Beschlagnahmeverbot: Die Patientenkartei eines Arztes unterliegt in einem Steuerstrafverfahren grundsätzlich dem Beschlagnahmeverbot nach der Strafprozessordnung. Ausnahme: Der Arzt wird selber beschuldigt oder er ist der Teilnahme an einer Straftat des beschuldigten Patienten verdächtig. Das Beschlagnahmeverbot gilt dann insoweit nicht, als es zur Aufklärung der Straftat des Einblicks in die Patientenkartei bedarf und die Abwägung zwischen den Interessen der Allgemeinheit an der Aufklärung von Straftaten und dem grundrechtlich geschützten Anspruch des Bürgers auf Schutz seiner Privatsphäre diesen Eingriff als nicht unverhältnismäßig erscheinen lässt. Das ist eine ständige Rechtsprechung des Bundesgerichtshofs (BGH-Urteil vom 3.12.1991, 1 StR 120/90, NJW 1992 S. 763).
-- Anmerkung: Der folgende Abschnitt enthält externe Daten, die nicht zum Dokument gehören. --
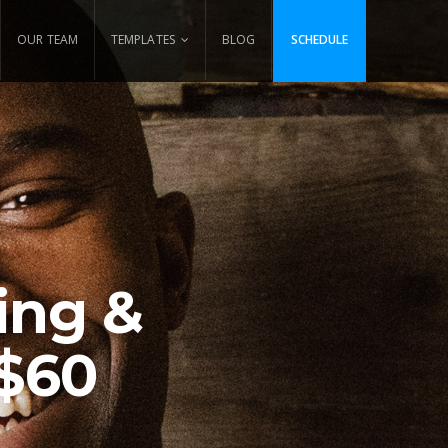
OUR TEAM
TEMPLATES
BLOG
SCHEDULE
ing &
 $60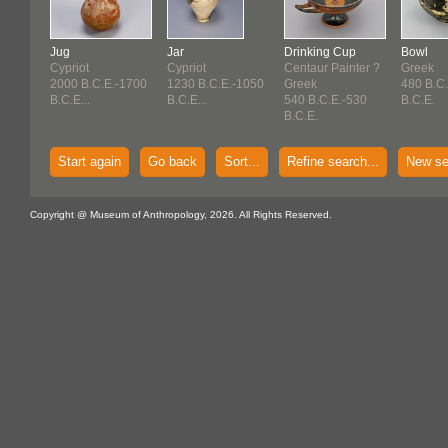
Jug
Jar
Drinking Cup
Bowl
Cypriot
Cypriot
Centaur Painter ?
Greek
2000 B.C.E.-1700
1230 B.C.E.-1050
Greek
480 B.C
B.C.E...
B.C.E...
540 B.C.E.-530
B.C.E.
B.C.E.
Start again
Go back
Sort...
Refine search...
New se
Copyright @ Museum of Anthropology, 2026. All Rights Reserved.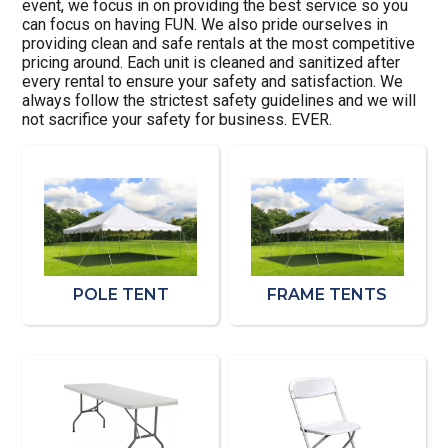
event, we focus in on providing the best service so you
can focus on having FUN. We also pride ourselves in
providing clean and safe rentals at the most competitive
pricing around. Each unit is cleaned and sanitized after
every rental to ensure your safety and satisfaction. We
always follow the strictest safety guidelines and we will
not sacrifice your safety for business. EVER.
POLE TENT
FRAME TENTS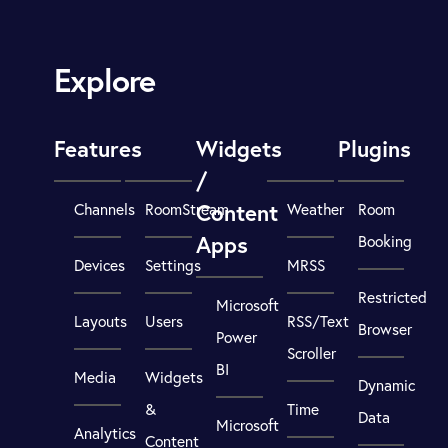
Explore
Features
Widgets
Plugins
/
Content
Channels
RoomStream
Weather
Room
Apps
Booking
Devices
Settings
MRSS
Restricted
Microsoft
Layouts
Users
RSS/Text
Browser
Power
Scroller
BI
Media
Widgets
Dynamic
&
Time
Data
Microsoft
Analytics
Content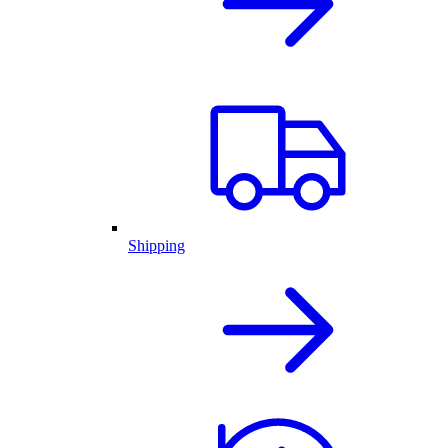
Shipping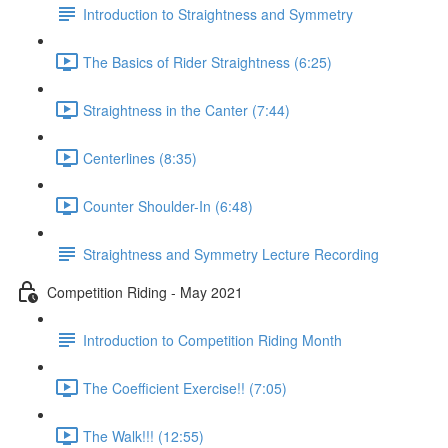
Introduction to Straightness and Symmetry
The Basics of Rider Straightness (6:25)
Straightness in the Canter (7:44)
Centerlines (8:35)
Counter Shoulder-In (6:48)
Straightness and Symmetry Lecture Recording
Competition Riding - May 2021
Introduction to Competition Riding Month
The Coefficient Exercise!! (7:05)
The Walk!!! (12:55)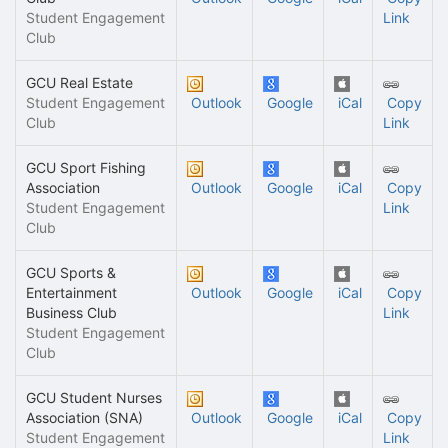
Student Engagement
Link
Club
GCU Real Estate
Student Engagement
Outlook
Google
iCal
Copy
Club
Link
GCU Sport Fishing
Association
Outlook
Google
iCal
Copy
Student Engagement
Link
Club
GCU Sports &
Entertainment
Outlook
Google
iCal
Copy
Business Club
Link
Student Engagement
Club
GCU Student Nurses
Association (SNA)
Outlook
Google
iCal
Copy
Student Engagement
Link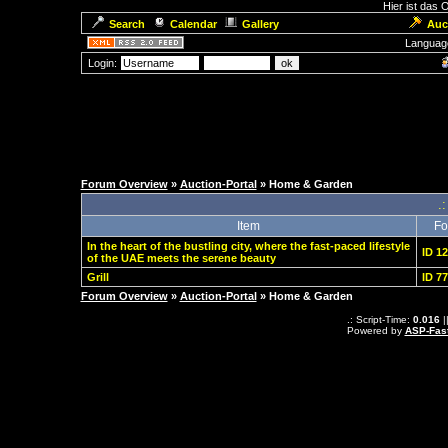
Hier ist das
Search
Calendar
Gallery
Auc
Languag
Login:
Forum Overview
»
Auction-Portal
» Home & Garden
.:
Item
Fo
In the heart of the bustling city, where the fast-paced lifestyle
ID 1
of the UAE meets the serene beauty
Grill
ID 7
Forum Overview
»
Auction-Portal
» Home & Garden
.: Script-Time:
0.016
|
Powered by
ASP-Fas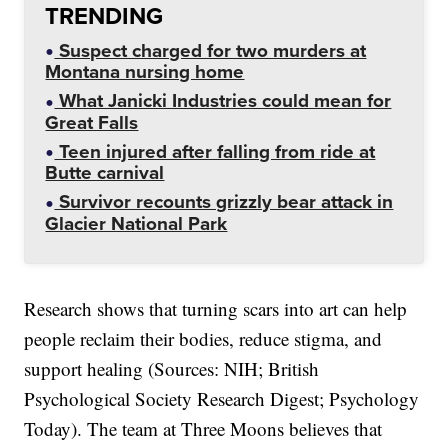
TRENDING
Suspect charged for two murders at
Montana nursing home
What Janicki Industries could mean for
Great Falls
Teen injured after falling from ride at
Butte carnival
Survivor recounts grizzly bear attack in
Glacier National Park
Research shows that turning scars into art can help
people reclaim their bodies, reduce stigma, and
support healing (Sources: NIH; British
Psychological Society Research Digest; Psychology
Today). The team at Three Moons believes that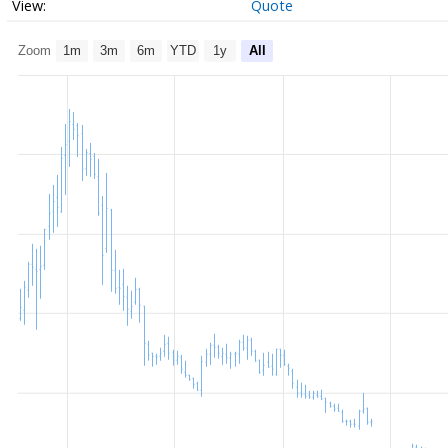
Quote
Zoom
1m
3m
6m
YTD
1y
All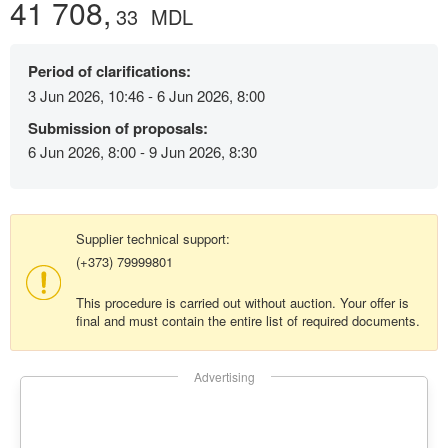
41 708,
33
MDL
Period of clarifications:
3 Jun 2026, 10:46 - 6 Jun 2026, 8:00
Submission of proposals:
6 Jun 2026, 8:00 - 9 Jun 2026, 8:30
Supplier technical support:
(+373) 79999801
This procedure is carried out without auction. Your offer is
final and must contain the entire list of required documents.
Advertising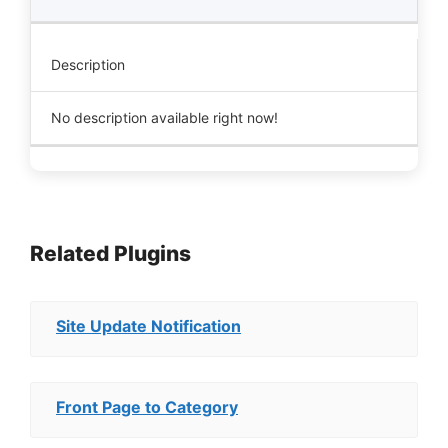
Description
No description available right now!
Related Plugins
Site Update Notification
Front Page to Category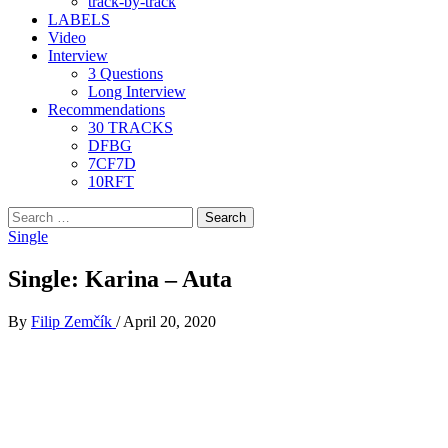
track-by-track
LABELS
Video
Interview
3 Questions
Long Interview
Recommendations
30 TRACKS
DFBG
7CF7D
10RFT
Search
for:
Single
Single: Karina – Auta
By
Filip Zemčík
/
April 20, 2020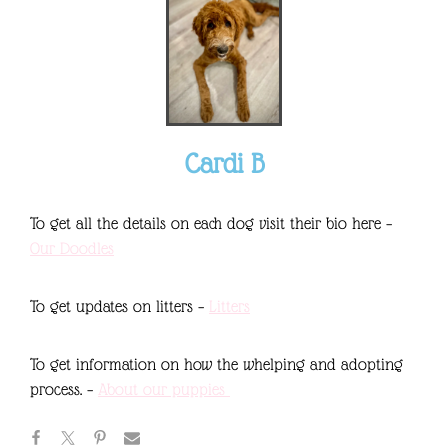
Cardi B
To get all the details on each dog visit their bio here –
Our Doodles
To get updates on litters –
Litters
To get information on how the whelping and adopting
process. –
About our puppies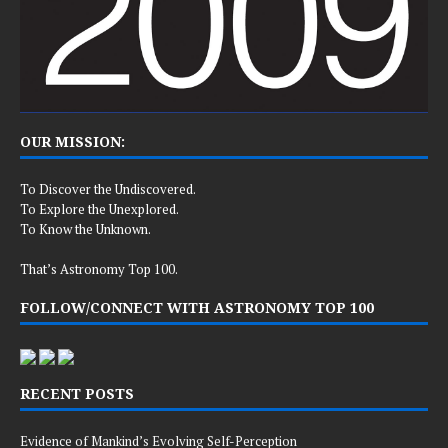
OUR MISSION:
To Discover the Undiscovered.
To Explore the Unexplored.
To Know the Unknown.
That’s Astronomy Top 100.
FOLLOW/CONNECT WITH ASTRONOMY TOP 100
RECENT POSTS
Evidence of Mankind’s Evolving Self-Perception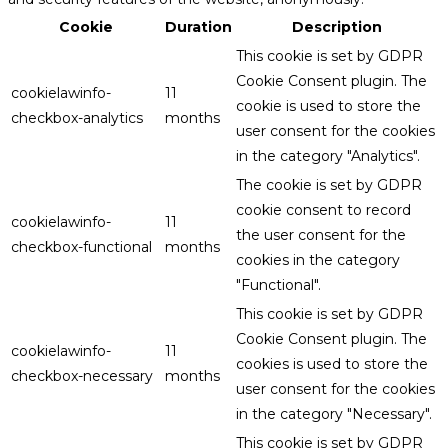
Cookie
Duration
Description
This cookie is set by GDPR
Cookie Consent plugin. The
cookielawinfo-
11
cookie is used to store the
checkbox-analytics
months
user consent for the cookies
in the category "Analytics".
The cookie is set by GDPR
cookie consent to record
cookielawinfo-
11
the user consent for the
checkbox-functional
months
cookies in the category
"Functional".
This cookie is set by GDPR
Cookie Consent plugin. The
cookielawinfo-
11
cookies is used to store the
checkbox-necessary
months
user consent for the cookies
in the category "Necessary".
This cookie is set by GDPR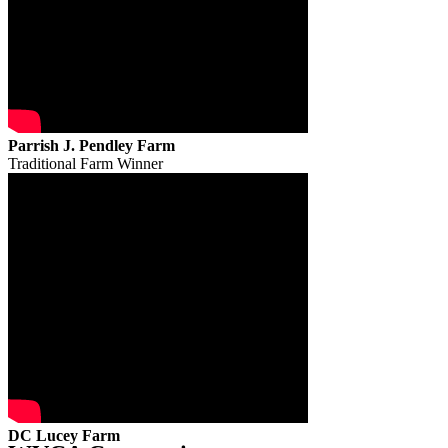
Parrish J. Pendley Farm
Traditional Farm Winner
DC Lucey Farm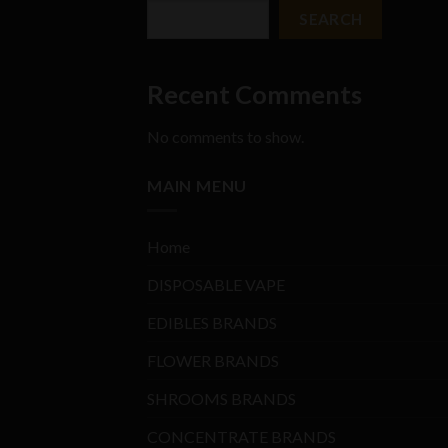
SEARCH
Recent Comments
No comments to show.
MAIN MENU
Home
DISPOSABLE VAPE
EDIBLES BRANDS
FLOWER BRANDS
SHROOMS BRANDS
CONCENTRATE BRANDS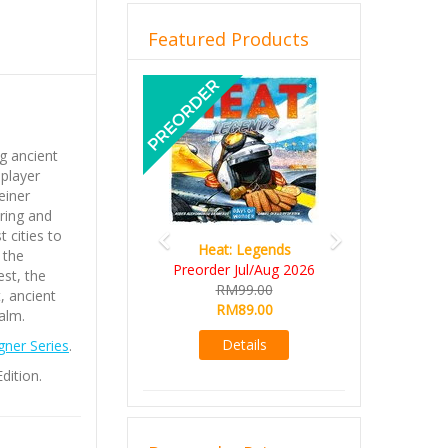
Featured Products
Previous
Next
g ancient
 player
einer
ring and
 cities to
Heat: Legends
 the
Preorder Jul/Aug 2026
est, the
RM99.00
, ancient
RM89.00
alm.
Details
ner Series
.
dition.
Anweisungen für Steuerfahnder: Die Steuerfahnder müssen die ständige BGH-Rechtsprechung auch nach den Anweisungen für das Straf- und Bußgeldverfahren (Steuer) 2009, Nr. 59 berücksichtigen. Wird die Patientendatei dennoch beschlagnahmt, handelt es sich um eine verbotswidrige Beschlagnahme von Gegenständen, für die im Grunde ein Verwertungsverbot besteht.

Zeugnisverweigerungsrecht des Arztes: Ärztinnen und Ärzte können – sofern sie nicht selbst als Täter oder Teilnehmer verdächtigt werden – grundsätzlich jegliche Auskünfte verweigern. Dies gilt für alles, was ihnen in dieser Eigenschaft anvertraut worden oder bekannt geworden ist und soweit sie nicht von dem Steuerpflichtigen von der Verpflichtung zur Verschwiegenheit entbunden worden sind.